A person viewed from above, sat in an armchair with a laptop on their knee - all framed by the aged face of a clock. Photo: By Kevin Ku on Unsplash.
Bide your time: Damian Entwistle’s Thought for the Week
‘We stand at the fulcrum of events.’
Our word for time comes from the Latin, tempus, but we retain echoes of an older Greek word, kronos, which we bring out for particular purposes; we see it ‘chronometer’, and ‘chronology’.
During the Renaissance this usage became identified with the Titan Kronos, who was father to Zeus. When Zeus overthrew Kronos, he exiled him to be the keeper of days: old father time, a kindly old duffer with a scythe and an hour-glass. But Kronos also became rather more fierce, and feared, as the personification of Death, still carrying his scythe, but with more menace. He gathers us all, eventually.
So we have been conditioned by language and culture to see kronos – time – as pitiless, remorseless, and inexorable. Its slow cadence measures the span of all things, the inevitable winding down of the mechanism. Its arrow points in one direction only.
But the Greeks had another word for time: kairos. We are (perhaps) much less familiar with this word, and we suffer from the lack of familiarity. If kronos is without hope, kairos is hopeful. Where kronos points to inevitability, kairos suggests opportunity. If kronos makes us brood upon decline, kairos says: this is the critical moment, we stand at the fulcrum of events.

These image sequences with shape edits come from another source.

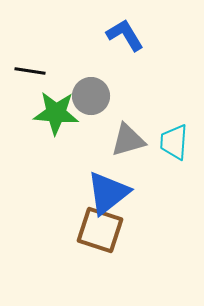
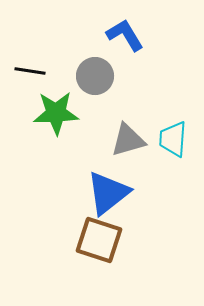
gray circle: moved 4 px right, 20 px up
green star: rotated 6 degrees counterclockwise
cyan trapezoid: moved 1 px left, 3 px up
brown square: moved 1 px left, 10 px down
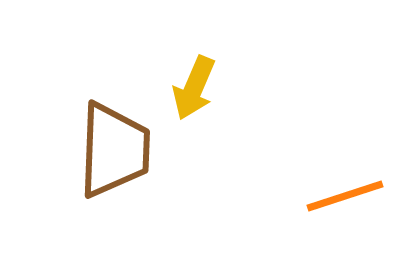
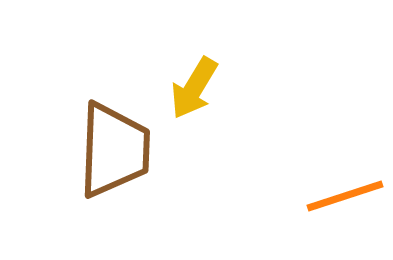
yellow arrow: rotated 8 degrees clockwise
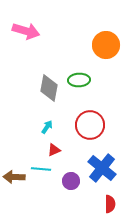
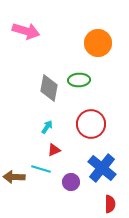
orange circle: moved 8 px left, 2 px up
red circle: moved 1 px right, 1 px up
cyan line: rotated 12 degrees clockwise
purple circle: moved 1 px down
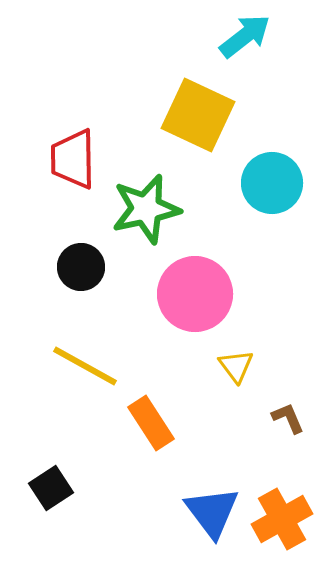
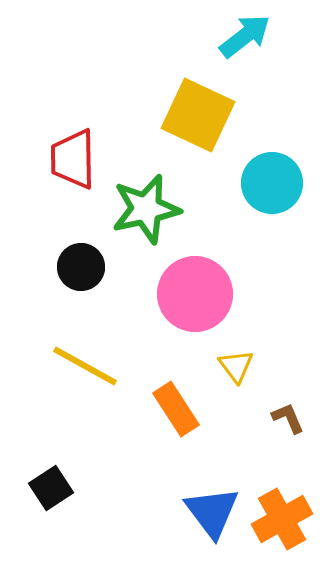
orange rectangle: moved 25 px right, 14 px up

There is one place I know of where kairos abounds, but its weight and significance is veiled from us: the gospels. This particular word is used on eighty-six occasions in the New Testament. It makes its appearance early, and persists. It’s a clanging bell, but the resonance is muted by translation. Take Mark 1:14 &15: ‘Now after John was arrested, Jesus came to Galilee, proclaiming the good news of God, and saying, “The time is fulfilled, and the kingdom of God has come near; repent, and believe in the good news”.’ Mark is telling us not to be burdened by the old ways. God’s plan is active in the world. Now. As God promised it would be. Wake up. Believe. Respond.
Substituting kairos for kronos in our mindset might go a long way to dispelling time’s gloomy shadow. Bathed in this light, expounding the future of British Quakerism might be more of a rallying cry than a death-knell.
There’s one more Greek word, used by Mark in the quotation above, which I’d like to draw attention to. That word is ‘repent’.
Once again, time and usage have shifted the ground upon which this word was originally founded. ‘Repent’ has become almost synonymous with a feeling of sadness and regret about things that we’ve done. It is becoming one-dimensional. But the original Greek for ‘repentance’ – metanoia – does not place its emphasis there. Instead it urges us to ‘think differently’, to ‘change our mindset’, to shift our perspective. This is why Mark uses it, and why he combines it with kairos. If we allow it to, if we unstop our ears, it will resonate as loudly for us as it did for the early hearers of the gospel.
Let’s attend to Mark. Wake up. Believe. Respond.
Comments
The translation of the gospels by Sarah Ruden (an American Quaker) has a fascinating glossary in which she explains many of her translation choices and how they differ from those we are used to in the King James version. Well worth reading.